ASSIGNED TASK: When the word "România" shows up in a line of the data below, copy that whole line.

GIVEN DATA:
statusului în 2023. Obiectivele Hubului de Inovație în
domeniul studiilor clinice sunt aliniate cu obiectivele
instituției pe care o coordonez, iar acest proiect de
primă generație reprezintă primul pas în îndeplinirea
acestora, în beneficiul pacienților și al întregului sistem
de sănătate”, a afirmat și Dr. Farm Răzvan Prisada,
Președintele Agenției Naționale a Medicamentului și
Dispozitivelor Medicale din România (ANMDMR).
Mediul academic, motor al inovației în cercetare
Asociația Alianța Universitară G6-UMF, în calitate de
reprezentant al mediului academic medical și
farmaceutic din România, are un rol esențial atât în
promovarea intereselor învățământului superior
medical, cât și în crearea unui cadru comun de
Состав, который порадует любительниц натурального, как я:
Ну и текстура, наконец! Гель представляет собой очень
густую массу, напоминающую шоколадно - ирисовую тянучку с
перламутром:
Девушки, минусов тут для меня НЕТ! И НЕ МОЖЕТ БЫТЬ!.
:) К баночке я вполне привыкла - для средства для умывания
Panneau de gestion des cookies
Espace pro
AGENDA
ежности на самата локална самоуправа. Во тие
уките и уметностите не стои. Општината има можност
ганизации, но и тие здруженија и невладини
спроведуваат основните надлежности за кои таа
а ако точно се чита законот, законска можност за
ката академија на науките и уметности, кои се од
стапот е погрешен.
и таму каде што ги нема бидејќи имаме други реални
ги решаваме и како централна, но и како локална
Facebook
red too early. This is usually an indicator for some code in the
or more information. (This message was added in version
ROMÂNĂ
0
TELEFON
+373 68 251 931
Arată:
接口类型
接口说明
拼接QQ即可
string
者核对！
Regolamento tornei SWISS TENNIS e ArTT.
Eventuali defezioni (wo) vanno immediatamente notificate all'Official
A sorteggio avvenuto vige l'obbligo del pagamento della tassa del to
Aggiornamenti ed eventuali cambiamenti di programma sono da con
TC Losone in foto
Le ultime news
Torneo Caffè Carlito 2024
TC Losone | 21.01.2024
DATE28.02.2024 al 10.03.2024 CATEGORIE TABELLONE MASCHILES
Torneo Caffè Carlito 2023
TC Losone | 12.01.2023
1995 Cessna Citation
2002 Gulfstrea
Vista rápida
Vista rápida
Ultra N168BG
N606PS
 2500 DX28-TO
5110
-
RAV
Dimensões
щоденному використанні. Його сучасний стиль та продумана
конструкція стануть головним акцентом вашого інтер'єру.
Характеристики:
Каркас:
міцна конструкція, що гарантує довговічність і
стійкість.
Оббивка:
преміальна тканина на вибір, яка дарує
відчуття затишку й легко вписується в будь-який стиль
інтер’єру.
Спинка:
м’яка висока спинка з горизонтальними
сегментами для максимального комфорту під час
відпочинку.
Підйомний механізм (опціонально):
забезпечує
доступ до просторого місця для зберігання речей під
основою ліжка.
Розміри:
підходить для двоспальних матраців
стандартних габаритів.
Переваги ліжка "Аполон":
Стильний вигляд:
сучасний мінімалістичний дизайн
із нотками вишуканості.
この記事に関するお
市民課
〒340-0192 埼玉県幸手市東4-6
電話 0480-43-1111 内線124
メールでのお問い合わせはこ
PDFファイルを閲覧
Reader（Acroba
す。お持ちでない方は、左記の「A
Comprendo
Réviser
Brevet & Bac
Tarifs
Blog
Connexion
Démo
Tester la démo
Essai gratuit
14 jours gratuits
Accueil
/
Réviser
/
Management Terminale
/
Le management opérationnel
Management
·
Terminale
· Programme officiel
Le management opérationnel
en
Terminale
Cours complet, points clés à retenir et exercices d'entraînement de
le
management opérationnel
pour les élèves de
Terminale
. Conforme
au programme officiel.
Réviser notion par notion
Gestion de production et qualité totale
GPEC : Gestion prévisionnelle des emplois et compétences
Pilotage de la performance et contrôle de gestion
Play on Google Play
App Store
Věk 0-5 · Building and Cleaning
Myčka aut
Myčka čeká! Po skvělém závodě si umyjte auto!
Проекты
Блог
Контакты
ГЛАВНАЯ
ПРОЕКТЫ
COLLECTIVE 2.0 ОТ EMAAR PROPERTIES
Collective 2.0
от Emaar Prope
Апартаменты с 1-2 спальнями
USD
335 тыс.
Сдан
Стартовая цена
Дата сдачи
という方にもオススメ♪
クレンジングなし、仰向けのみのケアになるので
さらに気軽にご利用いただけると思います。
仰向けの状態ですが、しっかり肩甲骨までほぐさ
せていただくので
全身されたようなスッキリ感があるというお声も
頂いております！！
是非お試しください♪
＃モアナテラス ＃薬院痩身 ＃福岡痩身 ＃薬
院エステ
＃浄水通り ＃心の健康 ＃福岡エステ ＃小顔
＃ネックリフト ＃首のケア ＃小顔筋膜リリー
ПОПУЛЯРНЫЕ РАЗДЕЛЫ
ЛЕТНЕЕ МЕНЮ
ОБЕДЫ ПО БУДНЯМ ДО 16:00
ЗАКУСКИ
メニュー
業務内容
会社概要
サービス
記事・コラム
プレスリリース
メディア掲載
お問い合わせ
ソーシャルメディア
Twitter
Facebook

RESULT OF THE EXERCISE:
Dispozitivelor Medicale din România (ANMDMR).
farmaceutic din România, are un rol esențial atât în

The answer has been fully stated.